JSONキーのパス | 意味 | 例 |
---|---|---|
name | 都市名 | “Tokyo” |
weather[0].main | 天気(簡潔) | “Clear”, “Clouds”, “Rain” など |
weather[0].description | 天気(詳細) | “light rain”, “overcast clouds” |
main.temp | 気温(摂氏) | 26.7 |
main.humidity | 湿度(%) | 65 |
main.pressure | 気圧(hPa) | 1013 |
wind.speed | 風速(m/s) | 2.1 |
wind.deg | 風向(度) | 180 |
clouds.all | 雲量(%) | 75 |
rain.1h または rain.3h | 降水量(mm) | 0.5 |
dt | データ取得時刻(UNIX時間) | 例: 1650000000 |
OLEDへ表示
先ほど取り出した、データをOLEDディスプレイに表示させます。データが来なかった場合は、failed!と表示されます。
def display_weather(data):
oled.fill(0)
if data is None:
oled.text("Weather fetch", 0, 0)
oled.text("failed!", 0, 10)
oled.show()
return
city = data.get("name", "N/A")
weather_main = data["weather"][0]["main"]
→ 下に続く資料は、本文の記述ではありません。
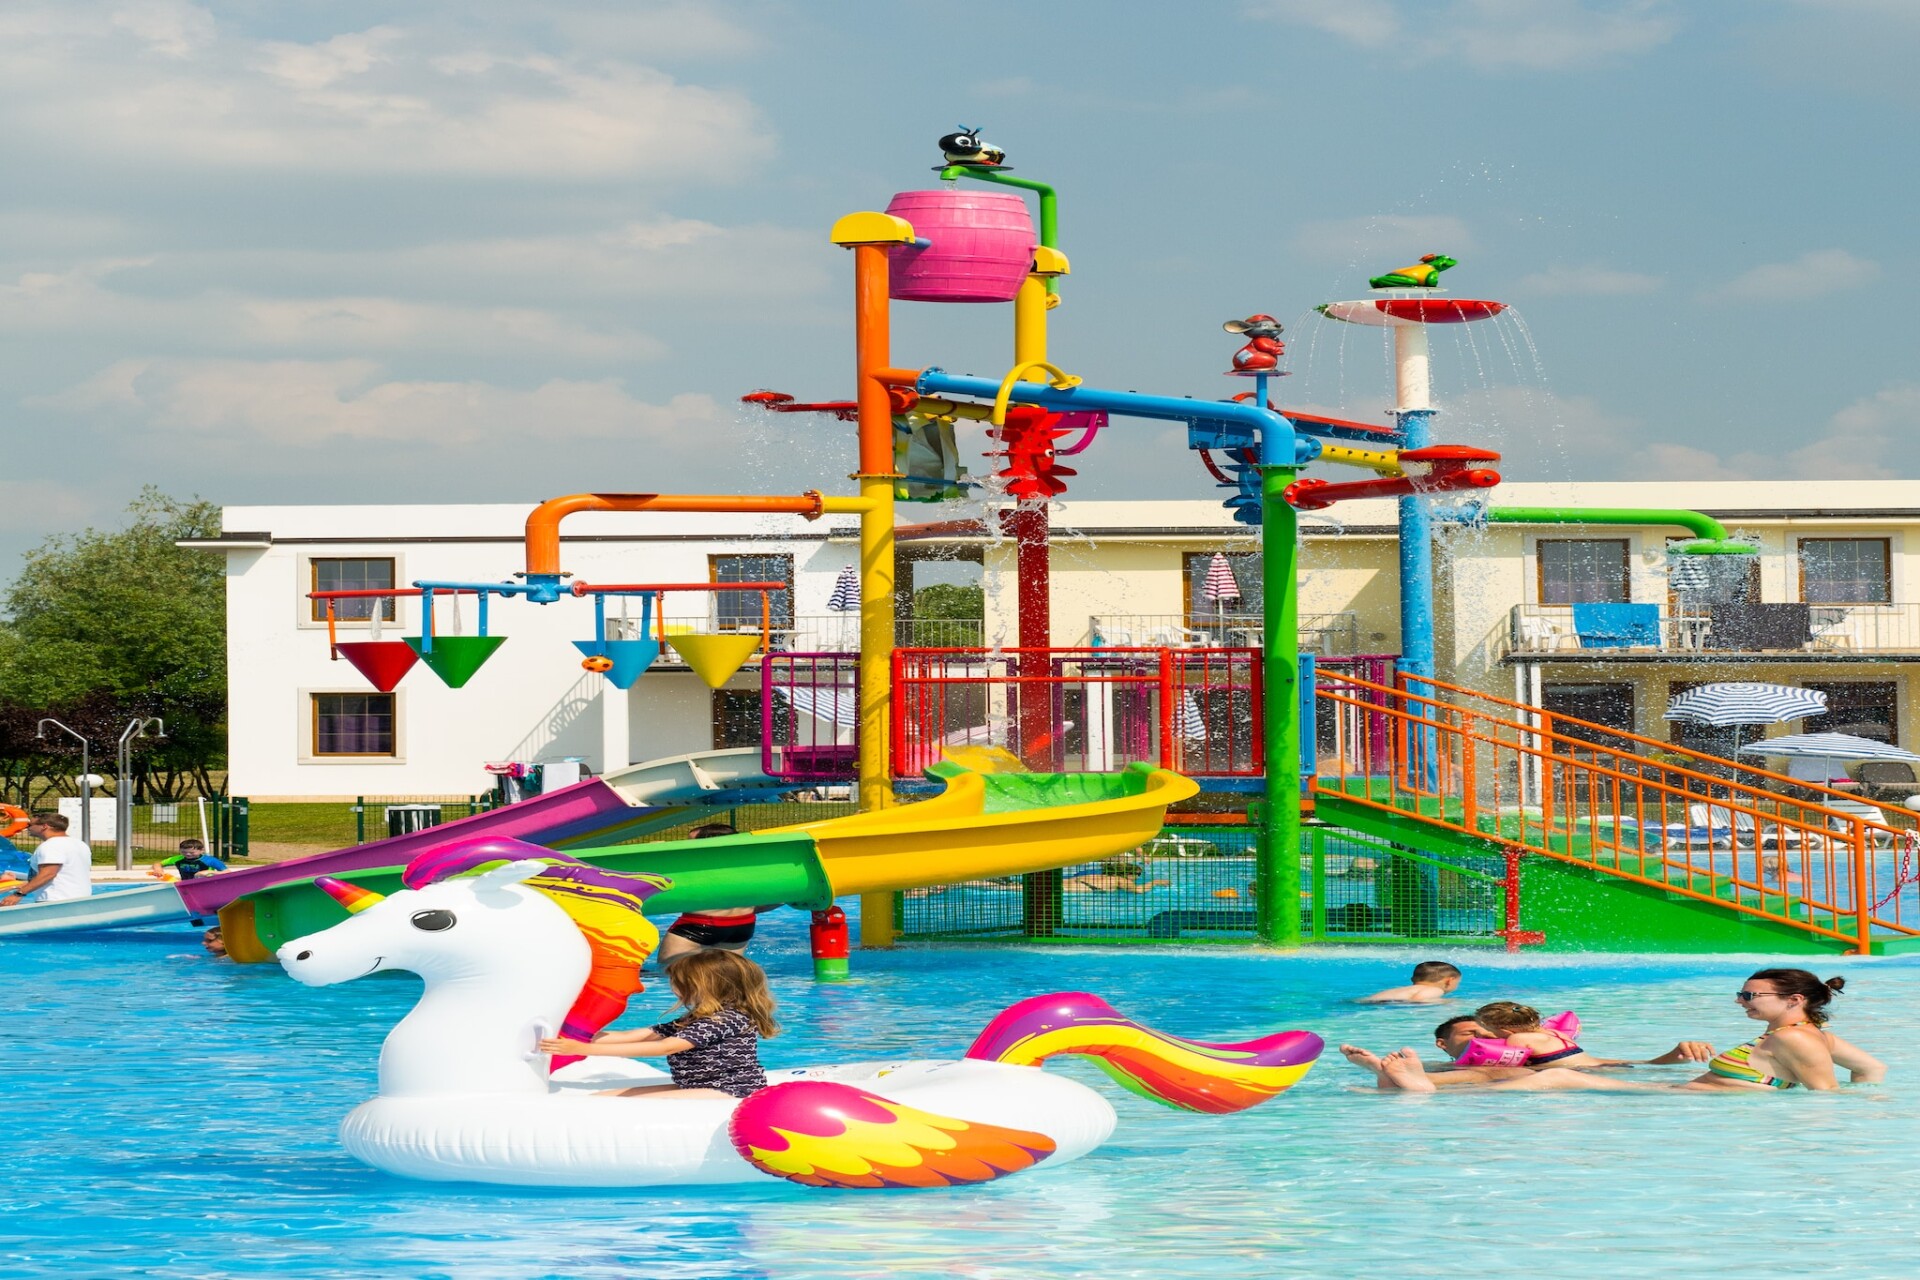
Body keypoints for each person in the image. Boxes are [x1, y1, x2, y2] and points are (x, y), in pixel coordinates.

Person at [1349, 969, 1884, 1094]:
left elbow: (1824, 1097)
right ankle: (1413, 1085)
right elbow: (1871, 1069)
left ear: (1792, 1000)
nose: (1740, 1002)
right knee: (1553, 1078)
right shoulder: (1811, 1034)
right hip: (1683, 1090)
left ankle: (1421, 1089)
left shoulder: (1795, 1037)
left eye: (1750, 996)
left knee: (1555, 1079)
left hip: (1690, 1100)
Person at [538, 949, 778, 1100]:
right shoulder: (701, 1016)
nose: (673, 986)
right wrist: (577, 1035)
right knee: (602, 1097)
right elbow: (646, 1034)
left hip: (730, 1089)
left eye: (679, 982)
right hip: (699, 1085)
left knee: (621, 1106)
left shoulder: (726, 1019)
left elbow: (666, 1047)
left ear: (707, 986)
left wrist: (585, 1049)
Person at [657, 823, 771, 967]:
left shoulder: (696, 865)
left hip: (698, 926)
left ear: (707, 844)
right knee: (725, 976)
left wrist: (658, 851)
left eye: (691, 841)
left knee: (668, 972)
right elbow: (771, 900)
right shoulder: (751, 865)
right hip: (742, 926)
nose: (685, 845)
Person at [0, 813, 92, 907]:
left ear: (44, 826)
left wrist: (19, 894)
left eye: (30, 825)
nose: (27, 828)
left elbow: (48, 874)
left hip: (56, 901)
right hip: (81, 898)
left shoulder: (51, 845)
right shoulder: (80, 844)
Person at [1358, 960, 1461, 1004]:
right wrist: (1446, 1002)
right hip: (1384, 1005)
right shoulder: (1434, 990)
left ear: (1412, 979)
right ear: (1449, 981)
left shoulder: (1401, 990)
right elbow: (1419, 1000)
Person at [1064, 859, 1172, 893]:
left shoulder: (1100, 875)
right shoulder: (1120, 880)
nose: (1139, 877)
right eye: (1138, 874)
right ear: (1128, 874)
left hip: (1065, 883)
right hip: (1076, 889)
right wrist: (1155, 882)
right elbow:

temp = data["main"]["temp"]
humidity = data["main"]["humidity"]
oled.text(city, 0, 0)
oled.text("Weather: {}".format(weather_main), 0, 16)
oled.text("Temp: {:.1f}C".format(temp), 0, 32)
oled.text("Humidity: {}%".format(humidity), 0, 48)
oled.show()
やってみた(実行結果と表示例)
こちらが全体のコードです。
from machine import Pin, I2C
import ssd1306
import network
import time
import urequests
import ujson
# WiFi接続設定
SSID = 'あなたのSSID'
PASSWORD = 'あなたのWi-Fiパスワード'
# OpenWeatherMap設定
API_KEY = 'あなたのAPIキー'
CITY = 'Tokyo,jp' #ご自分に合わせて
# OLED初期化(I2C)
i2c = I2C(1, scl=Pin(15), sda=Pin(14)) #ご自分のものに合わせて
oled_width = 128
oled_height = 64
oled = ssd1306.SSD1306_I2C(128, 64, i2c)
def connect_wifi():
wlan = network.WLAN(network.STA_IF)
wlan.active(True)
if not wlan.isconnected():
print('Connecting to network...')
wlan.connect(SSID, PASSWORD)
while not wlan.isconnected():
pass
print('Network config:', wlan.ifconfig())
def get_weather():
url = f"http://api.openweathermap.org/data/2.5/weather?q={CITY}&appid={API_KEY}&units=metric&lang=en"
try:
response = urequests.get(url)
data = response.json()
response.close()
return data
except:
return None
def display_weather(data):
oled.fill(0)
if data is None:
oled.text("Weather fetch", 0, 0)
oled.text("failed!", 0, 10)
oled.show()
return
city = data.get("name", "N/A")
weather_main = data["weather"][0]["main"]
temp = data["main"]["temp"]
humidity = data["main"]["humidity"]
oled.text(city, 0, 0)
oled.text("Weather: {}".format(weather_main), 0, 16)
oled.text("Temp: {:.1f}C".format(temp), 0, 32)
oled.text("Humidity: {}%".format(humidity), 0, 48)
oled.show()
def main():
connect_wifi()
while True:
weather_data = get_weather()
print(weather_data)
display_weather(weather_data)
time.sleep(600) # 例:10分に一回更新
if __name__ == "__main__":
main()
こちらが実際に表示した例です。

まとめ
やってみてわかったこと・注意点
- Open Weather Map の無料プランでは、API の呼び出し回数に制限(例:1時間あたり60回など)があります。頻繁にアクセスしすぎると一時的にアクセス制限されることがあるため、更新間隔(例:10分おきなど)を適切に設定しましょう。
- 取得できるデータは多いですが、表示領域が限られているため、見せたい情報をうまく取捨選択する必要があります。
- エラー処理は非常に大切です。APIキーの間違いやWi-Fiの接続失敗があると表示ができなくなるため、しっかり対策しておくと安心です。
今後の発展
今後の発展としては、天気の種類に応じたシンプルなアイコン(太陽、雲、雨マークなど)をOLEDディスプレイに表示することで、視覚的によりわかりやすくしてみたいです。また、現在の天気だけでなく、3時間ごとの予報や翌日の天気なども表示できるようにするなどいったことをすると、より実用的な天気表示システムになるのではないかと思いました。
今回はAPIから天気予報を取得しましたが、他にもたくさん取得できるものはあるので挑戦していきたいと思います。